Rainbow Dash opened her mouth to reply, then closed it. "Right." As swiftly as she'd come in, she bolted out of the room.


"What do you think that was?" the first guard asked.

"I'm pretty sure you know what that was," the second replied. "Unless you hit your head really hard recently."

"Not like that," his colleague said. "I know what that I was, I meant why."

"Why what?"

"Why it happened."

The guard made a confused expression. "What do you mean why it happened? We have no idea why it happened the first time around either! It just did as far as we know."

"Yeah but like maybe this time it was different," the stallion tried to justify himself. "Didn't Princess Twilight go to Canterlot this morning? Do you think she's got anything to do with it?"

The stallion's expression only grew more confused. "Why would Princess Twilight have anything at all to do with this?" he asked in a wild tone. "Besides," he continued, calming down to a more formal demeanour, "we're not supposed to know she went there."

"Doesn't make her not there," said the other. "I wish we were still in Canterlot. We'd have gotten to see this one up close."

"I'm pretty sure that's an argument against being in Canterlot. Did you just forget about the last time?" the guard asked.

The other guard looked at him, then shrugged. "Eh. It wasn't so bad."

"The whole country entered a crisis it still hasn't recovered from and you say it wasn't too bad?" the stallion looked at his colleague, quirking his eyebrows.

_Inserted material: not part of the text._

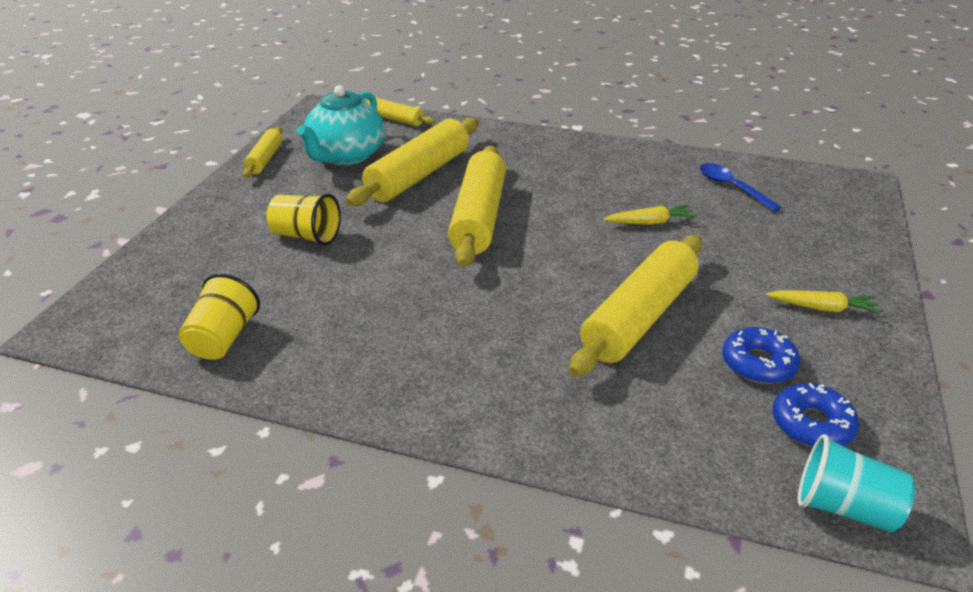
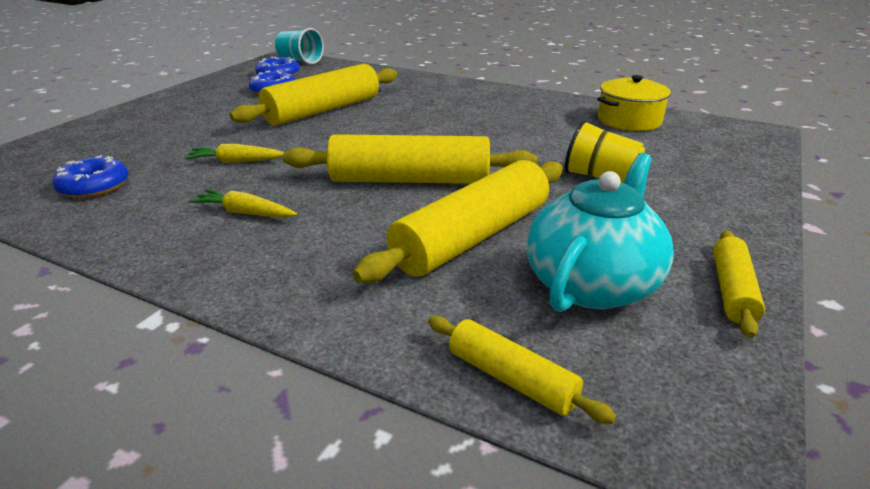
camera: 170 degrees left, 5 degrees down
(223, 338) = (629, 120): yellow cup -> yellow pot
(479, 217) = (409, 180): yellow rolling pin -> yellow rolling pin turned 75 degrees clockwise
(731, 187) = (94, 186): blue spoon -> blue donut
(822, 308) = (190, 106): yellow carrot -> yellow carrot (245, 213)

"Well, no," said the guard, "that was pretty bad. But I meant the actual city stuff. Canterlot wasn't wrecked that hard."

"A significant portion of it was turned to ruins," the other guard deadpanned.

"Yeah but compared to what your regular earthquake or hurricane or massive tornado or flood can do, it wasn't that bad."

"Canterlot doesn't get any of those things."

"Yes, and?"

"Ugh." The guard rolled his eyes. "I just hope everyone there is okay. I might send a letter there later."